-------- PAGE TEXT --------
Universalism certainly makes Christianity more palatable. Any claimant to divinity will seem unjust if they judge souls on the basis of guessing wrong, especially if sensible arguments exist for disagreement. The purpose of a theodicy is not just to explain the existence of God despite evil, but to convince others of the strength of their argument. I’m sure that’s why Hick was known as a Universalist in his ongoing debate with atheists. A more palatable God is easier to sell. Hick seems to have liked John Milton’s definition of a theodicy as “an attempt to justify the ways of God to men.” Orthodox doctrine may be important to maintain for believers, but to a non-believer, the tolerance of heresy might seem consistent with divine patience if God were real. Hick’s Universalism would serve that purpose. If a revealed God was intolerant of wrong-thinking, that God might seem more human than divine, and certainly less justifiable to men.

Saint Gregory of Nyssa teaching on hypocatasasis in Orthodox iconography
Saint Gregory of Nyssa teaching on hypocatasasis 

Universalism is a subject for another day. We’ll explore it some more as we compare Pamalogy with non-Christian traditions in future episodes. Here, I just want to make sure Hick’s Universalism isn’t confused with apocatastasis – which is the Universal salvation of all creation, including the demons – as we would find in Gregory of Nyssa.
-------- DATA SECTION --------
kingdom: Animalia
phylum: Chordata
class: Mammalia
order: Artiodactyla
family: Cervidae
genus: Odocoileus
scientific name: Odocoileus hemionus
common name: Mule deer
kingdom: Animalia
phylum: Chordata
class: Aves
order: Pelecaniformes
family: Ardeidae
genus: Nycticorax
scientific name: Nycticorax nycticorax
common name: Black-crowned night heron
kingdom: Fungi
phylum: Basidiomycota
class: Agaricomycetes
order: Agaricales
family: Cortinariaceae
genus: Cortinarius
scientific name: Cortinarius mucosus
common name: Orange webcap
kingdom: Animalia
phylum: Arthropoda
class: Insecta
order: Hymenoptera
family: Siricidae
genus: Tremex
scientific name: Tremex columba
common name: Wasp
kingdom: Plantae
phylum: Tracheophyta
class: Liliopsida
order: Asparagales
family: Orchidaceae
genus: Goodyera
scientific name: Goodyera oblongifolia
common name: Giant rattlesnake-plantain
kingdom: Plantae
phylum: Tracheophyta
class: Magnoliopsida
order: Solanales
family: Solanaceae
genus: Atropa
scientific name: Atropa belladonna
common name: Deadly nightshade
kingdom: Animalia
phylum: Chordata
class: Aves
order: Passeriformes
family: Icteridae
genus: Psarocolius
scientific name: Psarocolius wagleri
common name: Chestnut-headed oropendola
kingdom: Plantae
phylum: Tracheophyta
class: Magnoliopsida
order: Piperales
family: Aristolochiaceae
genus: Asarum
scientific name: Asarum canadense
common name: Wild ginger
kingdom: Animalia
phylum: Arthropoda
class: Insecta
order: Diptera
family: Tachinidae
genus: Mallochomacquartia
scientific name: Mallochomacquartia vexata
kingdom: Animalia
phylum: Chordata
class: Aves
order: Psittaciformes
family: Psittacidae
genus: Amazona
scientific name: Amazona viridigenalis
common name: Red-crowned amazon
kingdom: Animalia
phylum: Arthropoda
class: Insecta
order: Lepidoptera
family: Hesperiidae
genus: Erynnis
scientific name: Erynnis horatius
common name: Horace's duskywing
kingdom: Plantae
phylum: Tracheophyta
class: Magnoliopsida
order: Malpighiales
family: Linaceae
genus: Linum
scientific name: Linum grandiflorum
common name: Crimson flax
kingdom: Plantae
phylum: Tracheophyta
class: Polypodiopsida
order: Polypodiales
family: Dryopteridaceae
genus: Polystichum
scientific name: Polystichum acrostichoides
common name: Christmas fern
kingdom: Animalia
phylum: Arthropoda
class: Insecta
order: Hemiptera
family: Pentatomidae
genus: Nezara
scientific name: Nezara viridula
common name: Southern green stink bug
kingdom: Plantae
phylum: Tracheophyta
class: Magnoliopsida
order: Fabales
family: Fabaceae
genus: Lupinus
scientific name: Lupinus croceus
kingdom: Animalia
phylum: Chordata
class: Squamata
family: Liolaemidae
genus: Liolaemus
--------
Copy the full passage on Hick's Universalism and apocatastasis word for word.

Universalism certainly makes Christianity more palatable. Any claimant to divinity will seem unjust if they judge souls on the basis of guessing wrong, especially if sensible arguments exist for disagreement. The purpose of a theodicy is not just to explain the existence of God despite evil, but to convince others of the strength of their argument. I’m sure that’s why Hick was known as a Universalist in his ongoing debate with atheists. A more palatable God is easier to sell. Hick seems to have liked John Milton’s definition of a theodicy as “an attempt to justify the ways of God to men.” Orthodox doctrine may be important to maintain for believers, but to a non-believer, the tolerance of heresy might seem consistent with divine patience if God were real. Hick’s Universalism would serve that purpose. If a revealed God was intolerant of wrong-thinking, that God might seem more human than divine, and certainly less justifiable to men.

Saint Gregory of Nyssa teaching on hypocatasasis in Orthodox iconography
Saint Gregory of Nyssa teaching on hypocatasasis 

Universalism is a subject for another day. We’ll explore it some more as we compare Pamalogy with non-Christian traditions in future episodes. Here, I just want to make sure Hick’s Universalism isn’t confused with apocatastasis – which is the Universal salvation of all creation, including the demons – as we would find in Gregory of Nyssa.